Geithner made it clear he believes the treasury secretary should be granted broad powers — after consultation with Federal Reserve officials — to take control of a major financial institution and run it. The treasury chief is an official of the administration, unlike the FDIC, which is an independent regulatory agency.

AIG has become a symbol of reckless risk-taking on Wall Street. The bonuses came even as AIG reported a stunning $62 billion fourth-quarter loss, the biggest in U.S. corporate history. The government has bailed out AIG four times, to the tune of more than $180 billion altogether.

 New York Attorney General Andrew Cuomo said Monday that 15 employees who received some of the largest bonuses from AIG have agreed to return the money, totaling about $50 million.

 The House last week voted overwhelmingly to slap 90 percent taxes on the largest bonuses.
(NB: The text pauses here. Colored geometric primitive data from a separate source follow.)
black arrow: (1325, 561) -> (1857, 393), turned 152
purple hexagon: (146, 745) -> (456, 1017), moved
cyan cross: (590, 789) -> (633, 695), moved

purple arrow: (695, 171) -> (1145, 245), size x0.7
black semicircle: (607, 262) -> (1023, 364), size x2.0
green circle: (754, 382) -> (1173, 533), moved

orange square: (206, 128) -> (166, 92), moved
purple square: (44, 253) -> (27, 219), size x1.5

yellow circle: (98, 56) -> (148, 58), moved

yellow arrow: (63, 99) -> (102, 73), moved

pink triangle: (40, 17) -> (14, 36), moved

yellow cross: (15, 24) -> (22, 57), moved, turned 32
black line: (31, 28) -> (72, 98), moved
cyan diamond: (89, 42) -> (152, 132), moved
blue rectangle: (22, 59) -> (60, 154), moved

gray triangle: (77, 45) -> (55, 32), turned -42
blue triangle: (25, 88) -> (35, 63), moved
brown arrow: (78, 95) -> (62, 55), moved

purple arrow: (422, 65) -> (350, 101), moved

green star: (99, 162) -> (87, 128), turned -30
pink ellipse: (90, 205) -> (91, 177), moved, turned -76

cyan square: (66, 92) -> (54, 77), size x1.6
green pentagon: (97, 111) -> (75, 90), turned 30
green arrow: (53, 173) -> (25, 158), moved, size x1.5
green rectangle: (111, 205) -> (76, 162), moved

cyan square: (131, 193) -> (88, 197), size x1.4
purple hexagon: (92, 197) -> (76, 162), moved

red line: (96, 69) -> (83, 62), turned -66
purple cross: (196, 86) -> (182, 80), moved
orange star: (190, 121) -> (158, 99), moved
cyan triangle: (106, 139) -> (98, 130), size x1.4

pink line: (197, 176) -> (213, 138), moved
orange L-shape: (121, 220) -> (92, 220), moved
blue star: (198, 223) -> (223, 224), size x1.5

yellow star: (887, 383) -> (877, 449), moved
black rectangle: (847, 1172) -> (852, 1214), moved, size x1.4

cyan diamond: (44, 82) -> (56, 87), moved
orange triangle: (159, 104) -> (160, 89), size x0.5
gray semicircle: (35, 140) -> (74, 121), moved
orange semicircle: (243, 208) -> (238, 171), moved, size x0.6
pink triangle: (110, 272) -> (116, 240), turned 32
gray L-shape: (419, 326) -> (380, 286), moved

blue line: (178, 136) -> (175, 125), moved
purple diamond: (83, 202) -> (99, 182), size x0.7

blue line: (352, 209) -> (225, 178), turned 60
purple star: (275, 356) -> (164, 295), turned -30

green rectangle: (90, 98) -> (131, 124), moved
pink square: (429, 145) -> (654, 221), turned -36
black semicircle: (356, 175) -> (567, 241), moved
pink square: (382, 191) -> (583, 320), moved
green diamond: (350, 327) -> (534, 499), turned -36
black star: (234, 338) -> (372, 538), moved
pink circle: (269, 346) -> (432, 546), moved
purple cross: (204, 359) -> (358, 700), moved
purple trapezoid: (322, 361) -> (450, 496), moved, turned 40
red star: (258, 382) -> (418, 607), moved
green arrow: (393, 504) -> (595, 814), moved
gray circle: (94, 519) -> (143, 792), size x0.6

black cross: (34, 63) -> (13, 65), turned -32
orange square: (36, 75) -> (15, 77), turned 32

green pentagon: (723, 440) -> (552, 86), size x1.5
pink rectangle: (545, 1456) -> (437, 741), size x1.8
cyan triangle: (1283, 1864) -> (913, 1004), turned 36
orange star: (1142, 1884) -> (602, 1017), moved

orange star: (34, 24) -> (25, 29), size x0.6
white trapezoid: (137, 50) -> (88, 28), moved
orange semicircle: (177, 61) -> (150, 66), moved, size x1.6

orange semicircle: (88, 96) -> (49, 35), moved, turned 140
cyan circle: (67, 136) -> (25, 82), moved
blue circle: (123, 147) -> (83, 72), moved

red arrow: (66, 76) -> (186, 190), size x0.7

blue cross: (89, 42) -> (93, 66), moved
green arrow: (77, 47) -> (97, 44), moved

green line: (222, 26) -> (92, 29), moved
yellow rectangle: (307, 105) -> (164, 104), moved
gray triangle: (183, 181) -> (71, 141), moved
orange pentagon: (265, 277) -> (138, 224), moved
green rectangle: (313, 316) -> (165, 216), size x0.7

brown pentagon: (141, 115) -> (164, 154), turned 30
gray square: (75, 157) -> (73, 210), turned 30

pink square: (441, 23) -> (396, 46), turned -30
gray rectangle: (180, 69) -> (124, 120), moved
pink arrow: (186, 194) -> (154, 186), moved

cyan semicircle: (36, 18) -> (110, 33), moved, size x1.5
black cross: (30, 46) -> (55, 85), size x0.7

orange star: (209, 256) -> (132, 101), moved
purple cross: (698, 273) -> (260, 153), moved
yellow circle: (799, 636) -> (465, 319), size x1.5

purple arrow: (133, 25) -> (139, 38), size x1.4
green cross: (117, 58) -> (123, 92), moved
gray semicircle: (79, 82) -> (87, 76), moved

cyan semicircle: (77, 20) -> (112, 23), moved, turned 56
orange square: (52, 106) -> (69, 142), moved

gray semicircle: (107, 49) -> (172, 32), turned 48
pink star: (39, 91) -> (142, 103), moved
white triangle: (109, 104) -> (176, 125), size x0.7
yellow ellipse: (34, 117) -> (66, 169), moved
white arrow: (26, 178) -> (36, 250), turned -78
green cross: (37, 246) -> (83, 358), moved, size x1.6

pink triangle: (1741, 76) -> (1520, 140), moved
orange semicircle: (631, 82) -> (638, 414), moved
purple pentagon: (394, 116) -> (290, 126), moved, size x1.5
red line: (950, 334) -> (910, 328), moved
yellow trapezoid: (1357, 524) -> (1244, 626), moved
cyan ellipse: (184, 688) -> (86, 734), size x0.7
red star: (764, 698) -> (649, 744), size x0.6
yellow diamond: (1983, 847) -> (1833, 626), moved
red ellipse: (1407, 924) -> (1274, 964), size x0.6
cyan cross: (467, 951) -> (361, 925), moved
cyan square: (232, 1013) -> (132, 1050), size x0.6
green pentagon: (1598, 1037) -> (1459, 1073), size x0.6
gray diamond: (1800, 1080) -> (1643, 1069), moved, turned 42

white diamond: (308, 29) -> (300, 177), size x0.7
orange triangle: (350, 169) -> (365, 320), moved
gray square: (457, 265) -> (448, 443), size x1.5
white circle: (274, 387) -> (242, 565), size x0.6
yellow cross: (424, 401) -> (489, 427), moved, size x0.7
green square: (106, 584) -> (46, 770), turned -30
But Republicans in the Senate are blocking similar legislation, and White House reaction to the legislation has been tepid at best.

 Senate Majority Leader Harry Reid, D-Nev., told reporters on Tuesday Democrats were considering other alternatives.

“The issue is not over,” he said.

 But House Majority Leader Steny Hoyer, D-Md., said, “If the money is returned, the legislation may no longer be necessary.”

Senate Republican Leader Mitch McConnell said Geithner should get credit for trying to fix the financial system.

“That’s the real issue. And at least he’s grappling with that,” McConnell said.